- [Teks bacaan]
Selasa, 18 April 2017





FALL: IBU, TENGOKLAN KAMI!
Analisa Narasi (Labov)
Atas Karya Mutaroh Akmal






1.      Abstraksi
Ragil adalah anak bungsu dari empat bersaudara dalam keluarga Pak Pandi (13). Sebagai seorang anak, ia sangat senang memiliki teman sepermainan. Teman sepermainannya adalah Suci yang rumahnya bersebelahan dengan rumah Ragil (10). Kehadiran Suci dalam keseharian Ragil sungguh memberikan suasana kasih sayang sebagai pengganti kasih sayang orang tuanya yang kadang jarang ditemui.

- [Kutipan data]
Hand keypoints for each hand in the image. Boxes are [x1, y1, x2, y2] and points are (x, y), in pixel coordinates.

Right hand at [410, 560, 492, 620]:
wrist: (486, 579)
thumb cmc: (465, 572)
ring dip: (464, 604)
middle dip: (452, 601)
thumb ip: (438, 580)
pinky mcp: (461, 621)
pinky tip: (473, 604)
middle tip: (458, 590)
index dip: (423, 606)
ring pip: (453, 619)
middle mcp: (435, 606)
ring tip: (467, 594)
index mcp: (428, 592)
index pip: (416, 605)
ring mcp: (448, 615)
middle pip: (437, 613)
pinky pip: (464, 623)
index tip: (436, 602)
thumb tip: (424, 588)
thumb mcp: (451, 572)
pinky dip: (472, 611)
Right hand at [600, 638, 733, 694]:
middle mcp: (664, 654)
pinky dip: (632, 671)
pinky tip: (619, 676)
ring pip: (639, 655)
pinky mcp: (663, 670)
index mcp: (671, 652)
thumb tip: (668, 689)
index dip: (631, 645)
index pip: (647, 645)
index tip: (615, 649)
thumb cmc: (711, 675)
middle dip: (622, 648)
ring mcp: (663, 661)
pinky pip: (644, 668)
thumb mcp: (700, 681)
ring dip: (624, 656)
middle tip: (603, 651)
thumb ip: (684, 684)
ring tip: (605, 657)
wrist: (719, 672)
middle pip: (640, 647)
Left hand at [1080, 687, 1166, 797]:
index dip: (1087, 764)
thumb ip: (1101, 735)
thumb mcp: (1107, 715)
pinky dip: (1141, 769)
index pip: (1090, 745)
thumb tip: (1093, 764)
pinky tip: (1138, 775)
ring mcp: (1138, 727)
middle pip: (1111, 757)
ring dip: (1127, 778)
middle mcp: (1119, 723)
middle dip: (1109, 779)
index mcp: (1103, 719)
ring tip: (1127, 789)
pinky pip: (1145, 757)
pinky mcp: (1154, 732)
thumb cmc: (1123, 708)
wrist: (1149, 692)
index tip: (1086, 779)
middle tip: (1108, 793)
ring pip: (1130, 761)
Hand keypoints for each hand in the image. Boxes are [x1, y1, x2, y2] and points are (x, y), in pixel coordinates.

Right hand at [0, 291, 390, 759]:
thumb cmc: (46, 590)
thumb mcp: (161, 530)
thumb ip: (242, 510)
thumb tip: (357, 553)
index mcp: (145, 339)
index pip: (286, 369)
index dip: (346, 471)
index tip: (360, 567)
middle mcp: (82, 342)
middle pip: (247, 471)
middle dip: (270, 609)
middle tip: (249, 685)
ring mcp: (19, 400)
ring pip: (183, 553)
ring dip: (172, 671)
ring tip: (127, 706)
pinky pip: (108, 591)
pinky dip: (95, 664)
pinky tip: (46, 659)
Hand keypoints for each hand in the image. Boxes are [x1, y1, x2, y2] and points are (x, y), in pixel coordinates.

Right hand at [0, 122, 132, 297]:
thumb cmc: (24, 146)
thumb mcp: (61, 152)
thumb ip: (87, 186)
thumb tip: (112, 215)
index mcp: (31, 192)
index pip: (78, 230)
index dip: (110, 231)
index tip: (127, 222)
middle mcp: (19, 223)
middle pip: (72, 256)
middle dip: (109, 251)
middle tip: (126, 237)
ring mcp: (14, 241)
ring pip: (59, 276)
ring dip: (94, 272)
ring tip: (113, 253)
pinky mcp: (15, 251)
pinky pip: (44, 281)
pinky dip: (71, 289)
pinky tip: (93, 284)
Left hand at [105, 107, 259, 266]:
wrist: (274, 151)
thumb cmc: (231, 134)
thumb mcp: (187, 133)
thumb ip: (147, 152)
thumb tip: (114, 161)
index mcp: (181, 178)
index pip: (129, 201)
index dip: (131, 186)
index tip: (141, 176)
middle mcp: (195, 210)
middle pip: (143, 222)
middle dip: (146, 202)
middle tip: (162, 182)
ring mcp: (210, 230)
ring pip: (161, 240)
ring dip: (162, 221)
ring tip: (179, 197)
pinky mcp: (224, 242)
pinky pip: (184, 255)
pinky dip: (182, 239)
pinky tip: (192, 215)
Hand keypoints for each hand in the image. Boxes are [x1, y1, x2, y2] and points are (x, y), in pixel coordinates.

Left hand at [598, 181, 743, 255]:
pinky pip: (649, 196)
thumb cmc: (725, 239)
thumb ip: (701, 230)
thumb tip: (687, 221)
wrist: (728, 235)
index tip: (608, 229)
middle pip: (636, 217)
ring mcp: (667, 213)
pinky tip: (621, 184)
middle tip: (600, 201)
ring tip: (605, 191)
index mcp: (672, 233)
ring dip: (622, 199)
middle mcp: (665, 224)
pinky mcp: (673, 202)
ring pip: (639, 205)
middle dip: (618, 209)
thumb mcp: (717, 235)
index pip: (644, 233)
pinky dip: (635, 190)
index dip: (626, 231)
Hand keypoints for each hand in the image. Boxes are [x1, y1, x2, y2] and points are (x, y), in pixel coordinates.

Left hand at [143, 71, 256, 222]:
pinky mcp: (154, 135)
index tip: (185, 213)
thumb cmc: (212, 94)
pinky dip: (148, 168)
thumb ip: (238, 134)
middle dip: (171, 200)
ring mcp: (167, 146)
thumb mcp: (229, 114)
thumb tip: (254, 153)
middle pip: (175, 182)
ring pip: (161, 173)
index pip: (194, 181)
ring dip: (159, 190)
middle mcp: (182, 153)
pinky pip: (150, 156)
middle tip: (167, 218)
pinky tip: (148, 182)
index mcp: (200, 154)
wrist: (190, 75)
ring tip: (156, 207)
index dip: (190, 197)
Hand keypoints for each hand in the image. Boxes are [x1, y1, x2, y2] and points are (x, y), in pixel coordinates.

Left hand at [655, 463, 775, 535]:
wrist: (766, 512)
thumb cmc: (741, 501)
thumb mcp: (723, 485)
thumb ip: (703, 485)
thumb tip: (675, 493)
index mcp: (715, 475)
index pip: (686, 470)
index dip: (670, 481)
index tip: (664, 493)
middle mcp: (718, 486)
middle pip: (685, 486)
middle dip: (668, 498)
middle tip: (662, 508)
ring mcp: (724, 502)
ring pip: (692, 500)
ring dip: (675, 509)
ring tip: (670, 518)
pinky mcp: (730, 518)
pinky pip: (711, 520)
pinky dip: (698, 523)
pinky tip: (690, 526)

- [Latihan] Salin tanpa perubahan bagian teks bacaan tentang Ragil mulai dari "Analisa Narasi (Labov)" sampai dengan "kadang jarang ditemui.".

- [Jawaban berikut]
Analisa Narasi (Labov)
Atas Karya Mutaroh Akmal






1.      Abstraksi
Ragil adalah anak bungsu dari empat bersaudara dalam keluarga Pak Pandi (13). Sebagai seorang anak, ia sangat senang memiliki teman sepermainan. Teman sepermainannya adalah Suci yang rumahnya bersebelahan dengan rumah Ragil (10). Kehadiran Suci dalam keseharian Ragil sungguh memberikan suasana kasih sayang sebagai pengganti kasih sayang orang tuanya yang kadang jarang ditemui.